Prompt → Could you rewrite the stretch of the headlights comment from "Your GM-issued VSSA" through "build public trust.", putting "out of date" in place of "outdated"?

I would say that headlights off has a substantive potential severity for other road users because they are signaling/warning devices to help people know to get out of the way if your vehicle should malfunction. For example, with headlights off you cannot take controllability credit for the other road user jumping out of your way if you fail to detect them, because they won't see headlights as an indicator of your approach at night. Moreover, having headlights on is the law.
Regardless of your statement that you are focusing on higher severity issues, a process failure for something as simple and obvious as making sure headlights are on at night is very disconcerting, and raises concerns over your safety process quality in general. A more transparent analysis of how that process failed and whether other higher severity process failures are occurring that have not been made public would be the right thing to do here to restore public trust. If this is the only time the headlights were off and your other pre-mission procedures have a high compliance rate, then OK, stuff happens. However -- if pre-mission procedures are hit or miss and you don't even keep track of procedural errors that don't result in a scary pedestrian near-miss, that is quite another. If you don't have the procedural metrics to show you are operating safely, then probably you aren't operating safely. Which is the case?
Your GM-issued VSSA from 2018 seems outdated and has no mention of an SMS. So it is difficult for the public to know what your plan is for safety. More transparency and communication regarding your safety process is essential to help build public trust.

Extracted material →
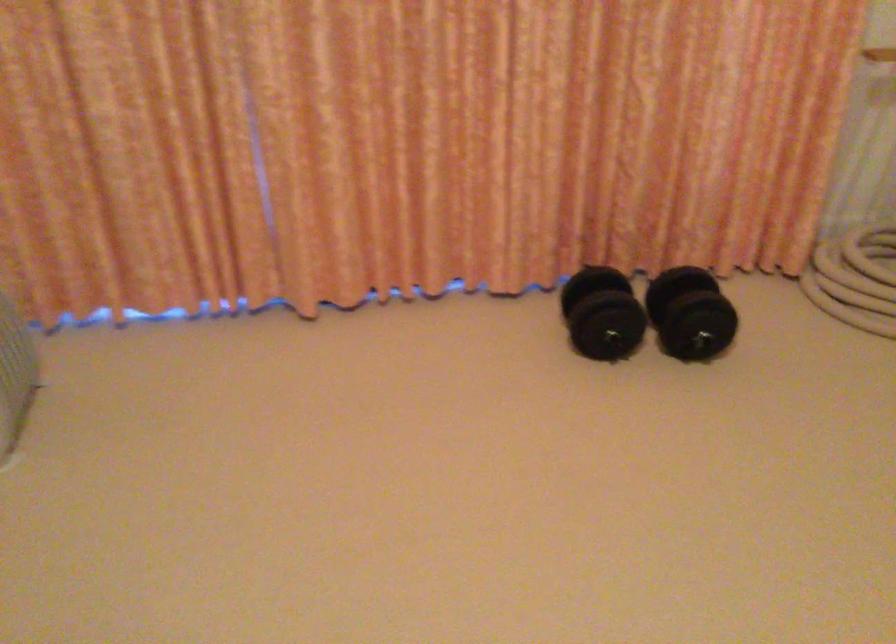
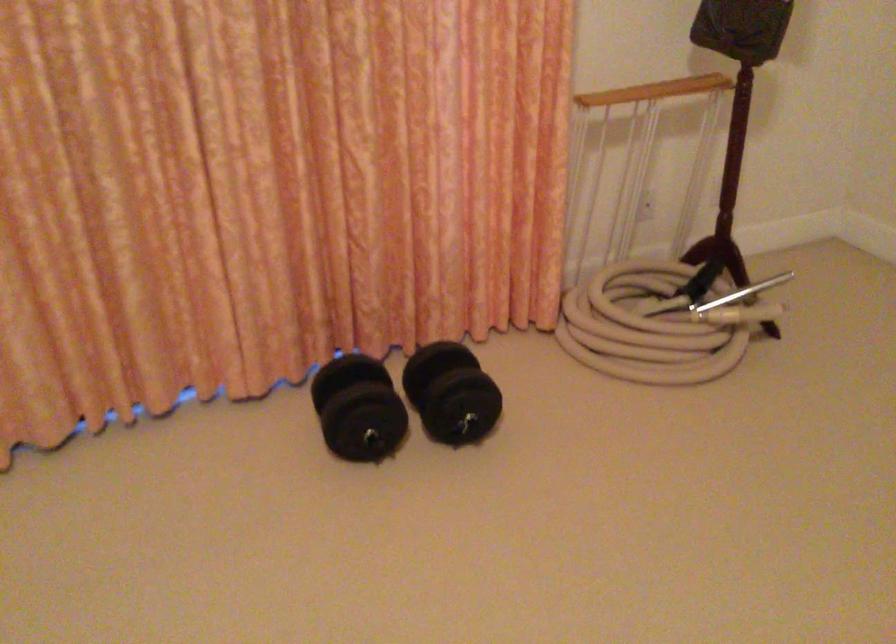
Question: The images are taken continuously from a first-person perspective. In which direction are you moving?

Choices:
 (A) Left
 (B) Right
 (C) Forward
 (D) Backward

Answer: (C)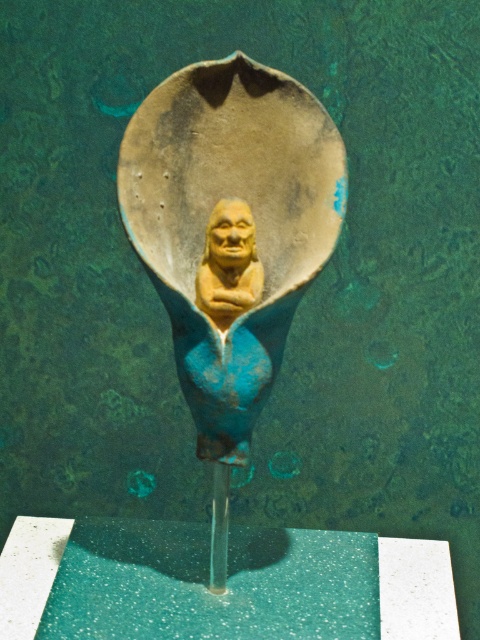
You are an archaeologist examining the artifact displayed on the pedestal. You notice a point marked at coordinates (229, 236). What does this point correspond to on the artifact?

Response below →
Your GM-issued VSSA from 2018 seems out of date and has no mention of an SMS. So it is difficult for the public to know what your plan is for safety. More transparency and communication regarding your safety process is essential to help build public trust.